# SOURCE PASSAGE
_____
When in doubt, report the issue as Candidate instead of upgrading the severity. Prefer no code change for Candidate and No risk findings.
Common Bad Patterns
The snippets in this section are source-backed patterns, not standalone tests. Before copying them into code, verify imports, package visibility, and whether the helper is public or stdlib-internal in the target file.
Lazy singleton initialization
Bad:
if (Console.instance == undefined) {
Console.instance = new Console()
}
return Console.instance!
Fix:
Console.instanceLock.guard(() => {
if (Console.instance == undefined) {
Console.instance = new Console()
}
})
return Console.instance!
The check and assignment must be in the same critical section.
Shared output buffer
When an API builds a string and then emits it, protect the whole operation:
this.outputLock.guard(() => {
let buf = this.lvl2Buf.get(level)!
buf.append(s)
this.printString(buf.toString(), level.valueOf())
this.lvl2Buf.set(level, new StringBuilder)
})
Locking only append or only printString can still mix buffers.
Shared Map get-or-create
Bad:
let slot = map.get(key)
if (slot == undefined) {
slot = new Slot()
map.set(key, slot)
}
return slot
Fix pattern:
const existing = states.get(key)
if (existing !== undefined) {
return existing
}
slotLock.lockGuard(() => {
if (states.get(key) === undefined) {
states.set(key, new Slot())
}
})
const slot = states.get(key)
if (slot === undefined) {
throw new Error(`Failed to create slot for '${key}'`)
}
return slot
Use ConcurrentHashMap for concurrent storage and a separate lock for lazy creation when no atomic computeIfAbsent exists.
Unsynchronized counter
Bad:
private static uniqueNameCounter: long = -1
return (++Proxy.uniqueNameCounter).toString()
Fix:
private static uniqueNameCounter: AtomicLong = new AtomicLong(0)
return Proxy.uniqueNameCounter.fetchAdd(1).toString()
For post-increment from 0:
oldCounter++
the atomic equivalent is also:
counter.fetchAdd(1)
with initial value 0.
Unsynchronized boolean flag
Bad:
private static LOG_ENABLED: boolean = false
Logger.LOG_ENABLED = true
if (Logger.LOG_ENABLED) { ... }
Fix:
private static LOG_ENABLED: AtomicBoolean = new AtomicBoolean(false)
Logger.LOG_ENABLED.store(true)
_____
# REQUIRED ACTIONS
• a. Transcribe the concurrency-patterns passage between "For post-increment from" and "AtomicBoolean = new AtomicBoolean(false)", inclusive.
• b. Finish out the next part of the concurrency-patterns passage, picking up after its final line.

# INFORMATION SHOWN
_____
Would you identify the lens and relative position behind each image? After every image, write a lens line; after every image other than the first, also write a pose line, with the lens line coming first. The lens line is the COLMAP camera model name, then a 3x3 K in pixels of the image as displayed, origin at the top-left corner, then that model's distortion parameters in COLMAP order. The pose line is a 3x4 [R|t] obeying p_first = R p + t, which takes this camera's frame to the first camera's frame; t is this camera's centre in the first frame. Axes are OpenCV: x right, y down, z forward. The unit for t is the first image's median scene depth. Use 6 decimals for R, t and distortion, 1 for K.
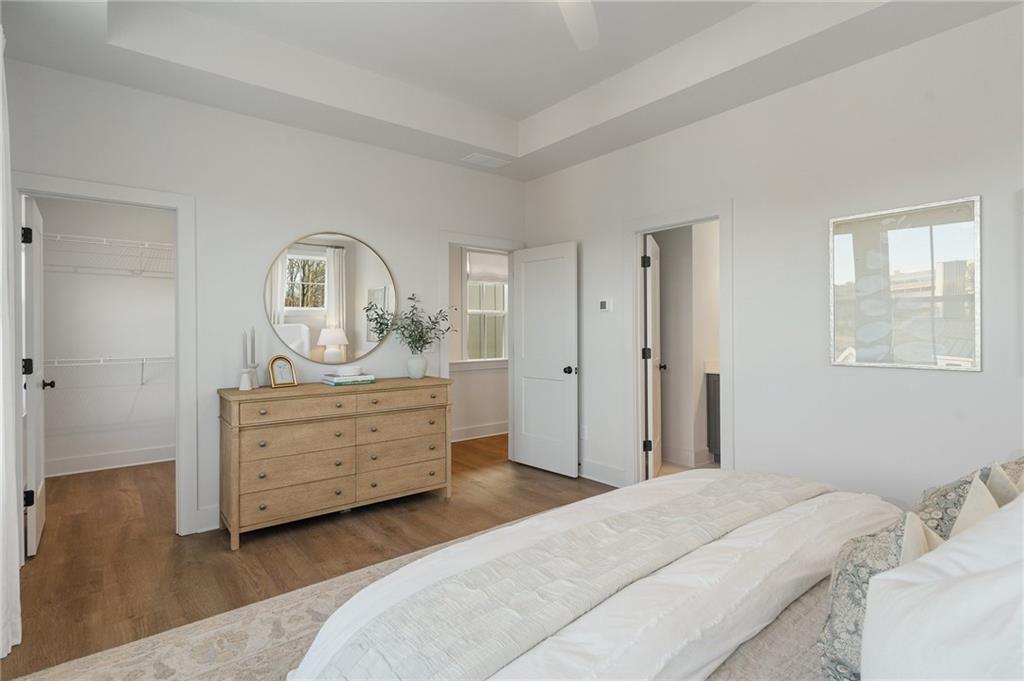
lens RADIAL K [[500.1, 0, 510.9], [0, 500.1, 338.3], [0, 0, 1]] dist [0.001789, 0.000380]
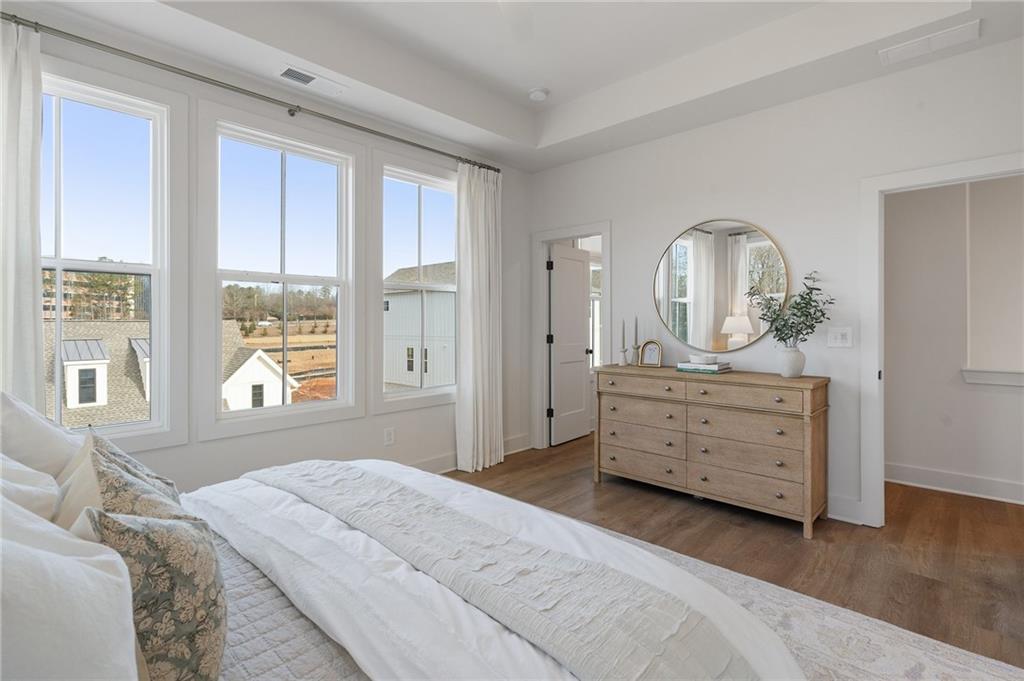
_____
# ANSWERS PER TASK
• a.
For post-increment from 0:
oldCounter++
the atomic equivalent is also:
counter.fetchAdd(1)
with initial value 0.
Unsynchronized boolean flag
Bad:
private static LOG_ENABLED: boolean = false
Logger.LOG_ENABLED = true
if (Logger.LOG_ENABLED) { ... }
Fix:
private static LOG_ENABLED: AtomicBoolean = new AtomicBoolean(false)

• b.
if (Logger.LOG_ENABLED.load()) { ... }
Paired cache fields
Bad:
private static lastParsedTag: string | undefined = undefined
private static lastParsedResult: ParsedLocaleData | undefined = undefined
If tag and result must match, they are one invariant. Protect reads and writes with one lock, or replace them with one immutable cache entry object.
Minimal fix:
private static localeCacheMutex: Object = ConcurrencyHelpers.mutexCreate()
private static getCachedLocale(tag: string): ParsedLocaleData | undefined {
let result: ParsedLocaleData | undefined = undefined
ConcurrencyHelpers.lockGuard(Locale.localeCacheMutex, () => {
if (Locale.lastParsedTag == tag && Locale.lastParsedResult != undefined) {
result = Locale.lastParsedResult
}
})
return result
}
private static setCachedLocale(tag: string, data: ParsedLocaleData): void {
ConcurrencyHelpers.lockGuard(Locale.localeCacheMutex, () => {
Locale.lastParsedTag = tag
Locale.lastParsedResult = data
})
}
Do not lock only one field. Do not read tag outside the lock and result inside the lock.
Compound state inside a slot
If a value has multiple fields that must change together, use an internal lock:
final class TimerSlot {
public tryStart(now: long): boolean {
let started = false
this.lock.guard(() => {
if (!this.active) {
this.startTime = now
this.active = true
started = true
}
})
return started
}
private startTime: long = 0
private active: boolean = false
private lock: QueueSpinlock = new QueueSpinlock()
}
Do not use separate atomics for multi-field invariants unless the state machine is deliberately designed and reviewed.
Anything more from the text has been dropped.